Kyle Cranmer and others pointed to some success in "major instrumentation" and methods-based funding and career paths in physics (help, can't find link/tweets!). This is great, but I think it's also worth discussing the overall scale of things. Physics has a few really big and expensive instruments, with a few big questions, and with thousands of engineers devoted to them. Just in sequencing, biology has thousands (soon millions) of rather cheap instruments, devoted to many thousands of questions. If my prediction that software will "eat" this part of the world becomes true, we will need tens of thousands of data intensive biologists at a minimum, most working to some large extent on data analysis and software. I think the scale of the need here is simply much, much larger than in physics.

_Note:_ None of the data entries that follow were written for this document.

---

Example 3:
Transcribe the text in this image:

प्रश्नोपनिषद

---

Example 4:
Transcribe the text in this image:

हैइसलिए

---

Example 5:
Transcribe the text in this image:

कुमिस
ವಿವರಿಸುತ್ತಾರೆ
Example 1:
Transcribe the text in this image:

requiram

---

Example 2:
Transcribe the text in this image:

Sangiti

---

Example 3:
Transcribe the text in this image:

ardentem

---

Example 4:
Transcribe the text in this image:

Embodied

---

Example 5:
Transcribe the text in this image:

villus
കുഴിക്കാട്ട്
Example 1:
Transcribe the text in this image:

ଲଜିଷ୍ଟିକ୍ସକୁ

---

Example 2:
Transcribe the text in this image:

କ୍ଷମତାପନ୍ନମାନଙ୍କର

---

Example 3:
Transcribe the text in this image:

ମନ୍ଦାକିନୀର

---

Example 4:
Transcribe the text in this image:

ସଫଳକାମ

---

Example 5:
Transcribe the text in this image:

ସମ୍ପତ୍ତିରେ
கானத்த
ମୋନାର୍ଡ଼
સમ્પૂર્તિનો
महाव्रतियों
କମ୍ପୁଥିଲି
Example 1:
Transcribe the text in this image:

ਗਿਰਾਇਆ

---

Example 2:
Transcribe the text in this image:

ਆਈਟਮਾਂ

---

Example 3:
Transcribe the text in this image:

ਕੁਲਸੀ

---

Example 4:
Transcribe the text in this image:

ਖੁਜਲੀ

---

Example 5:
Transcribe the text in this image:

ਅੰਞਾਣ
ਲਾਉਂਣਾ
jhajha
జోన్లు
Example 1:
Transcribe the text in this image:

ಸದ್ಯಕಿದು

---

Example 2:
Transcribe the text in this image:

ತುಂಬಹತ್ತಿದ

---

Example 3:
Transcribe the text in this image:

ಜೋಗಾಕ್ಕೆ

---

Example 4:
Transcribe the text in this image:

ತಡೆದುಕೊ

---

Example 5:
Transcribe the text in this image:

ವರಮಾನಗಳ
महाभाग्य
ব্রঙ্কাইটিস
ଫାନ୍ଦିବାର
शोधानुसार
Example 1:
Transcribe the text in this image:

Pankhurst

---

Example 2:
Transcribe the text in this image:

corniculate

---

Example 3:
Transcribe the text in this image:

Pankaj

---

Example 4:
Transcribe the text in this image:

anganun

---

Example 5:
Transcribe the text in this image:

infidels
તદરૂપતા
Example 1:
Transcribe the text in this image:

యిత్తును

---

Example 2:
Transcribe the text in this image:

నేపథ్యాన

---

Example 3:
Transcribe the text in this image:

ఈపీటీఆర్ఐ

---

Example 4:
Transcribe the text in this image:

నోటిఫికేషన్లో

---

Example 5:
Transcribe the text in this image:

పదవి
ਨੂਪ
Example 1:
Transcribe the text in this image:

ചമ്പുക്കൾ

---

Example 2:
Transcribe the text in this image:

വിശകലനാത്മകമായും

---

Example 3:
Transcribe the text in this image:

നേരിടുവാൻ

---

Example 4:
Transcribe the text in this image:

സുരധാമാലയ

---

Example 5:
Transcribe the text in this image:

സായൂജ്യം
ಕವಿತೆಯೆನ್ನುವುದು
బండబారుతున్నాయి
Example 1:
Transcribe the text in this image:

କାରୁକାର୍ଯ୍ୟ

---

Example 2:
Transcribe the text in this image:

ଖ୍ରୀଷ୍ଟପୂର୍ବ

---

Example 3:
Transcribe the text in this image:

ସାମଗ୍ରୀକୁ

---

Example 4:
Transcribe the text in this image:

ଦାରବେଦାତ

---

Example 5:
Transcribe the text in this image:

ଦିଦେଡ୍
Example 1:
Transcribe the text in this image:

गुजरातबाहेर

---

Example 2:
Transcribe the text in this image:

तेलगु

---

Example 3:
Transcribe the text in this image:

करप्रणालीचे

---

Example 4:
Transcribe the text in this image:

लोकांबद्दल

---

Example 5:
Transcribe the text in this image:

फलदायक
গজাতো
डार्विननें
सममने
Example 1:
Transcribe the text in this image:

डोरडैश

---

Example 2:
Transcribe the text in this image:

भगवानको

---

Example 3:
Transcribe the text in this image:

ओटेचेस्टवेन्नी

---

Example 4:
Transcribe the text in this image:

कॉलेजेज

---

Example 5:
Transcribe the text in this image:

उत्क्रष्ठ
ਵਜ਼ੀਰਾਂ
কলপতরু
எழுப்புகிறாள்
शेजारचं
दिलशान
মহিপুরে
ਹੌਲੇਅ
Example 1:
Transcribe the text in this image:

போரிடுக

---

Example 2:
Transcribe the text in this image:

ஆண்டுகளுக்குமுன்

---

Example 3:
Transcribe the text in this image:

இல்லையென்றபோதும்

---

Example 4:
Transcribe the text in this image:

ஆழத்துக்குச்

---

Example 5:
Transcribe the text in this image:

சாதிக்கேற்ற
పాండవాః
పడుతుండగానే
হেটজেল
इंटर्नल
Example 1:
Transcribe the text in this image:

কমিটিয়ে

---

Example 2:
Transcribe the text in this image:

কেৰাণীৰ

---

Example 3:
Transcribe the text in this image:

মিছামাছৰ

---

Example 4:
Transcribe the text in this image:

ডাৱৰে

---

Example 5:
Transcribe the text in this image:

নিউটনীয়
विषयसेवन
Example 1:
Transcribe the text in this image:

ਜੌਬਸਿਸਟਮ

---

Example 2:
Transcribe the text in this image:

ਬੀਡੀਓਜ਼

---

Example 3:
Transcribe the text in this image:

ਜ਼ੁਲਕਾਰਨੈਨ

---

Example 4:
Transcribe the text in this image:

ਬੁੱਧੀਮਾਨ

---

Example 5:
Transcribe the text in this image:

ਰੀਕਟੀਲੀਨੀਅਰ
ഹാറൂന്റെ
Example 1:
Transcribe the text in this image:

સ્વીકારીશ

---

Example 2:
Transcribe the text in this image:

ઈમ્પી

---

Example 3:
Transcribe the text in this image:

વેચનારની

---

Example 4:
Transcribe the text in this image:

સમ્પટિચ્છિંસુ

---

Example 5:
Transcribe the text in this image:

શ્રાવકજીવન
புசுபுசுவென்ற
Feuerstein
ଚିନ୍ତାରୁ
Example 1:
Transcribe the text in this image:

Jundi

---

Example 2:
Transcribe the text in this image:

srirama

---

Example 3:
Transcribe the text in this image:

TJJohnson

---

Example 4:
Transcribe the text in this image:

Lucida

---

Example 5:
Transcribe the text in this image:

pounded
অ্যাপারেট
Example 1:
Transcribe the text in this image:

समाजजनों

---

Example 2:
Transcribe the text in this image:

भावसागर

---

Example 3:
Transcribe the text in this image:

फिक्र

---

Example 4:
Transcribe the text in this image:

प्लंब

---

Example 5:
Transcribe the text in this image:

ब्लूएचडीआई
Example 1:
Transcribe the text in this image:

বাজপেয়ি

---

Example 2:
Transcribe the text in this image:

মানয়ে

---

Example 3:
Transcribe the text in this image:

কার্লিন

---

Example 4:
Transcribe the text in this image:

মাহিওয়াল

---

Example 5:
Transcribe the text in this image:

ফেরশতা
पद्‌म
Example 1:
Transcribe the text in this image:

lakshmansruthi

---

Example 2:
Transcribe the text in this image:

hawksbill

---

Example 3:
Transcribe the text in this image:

I am supremely skeptical of the idea that universities as we currently conceive of them are the right home for stable, mature software development. We either need to change universities in the right way (super hard) or find other institutions (maybe easier). Here, the model to watch may well be the Center for Open Science, which produces the Open Science Framework (among others). My interpretation is that they are trying to merge scientific needs with the open source development model. (Tellingly, they are doing so largely with foundation funding; the federal funding agencies don't have good mechanisms for funding this kind of thing in biology, at least.) This may be the right model (or at least on the path towards one) for sustained software development in the biological sciences: have an institution focused on sustainability and quality, with a small diversity of missions, that can afford to spend the money to keep a number of good software engineers focused on those missions.


Thanks, all, for the comments and discussions!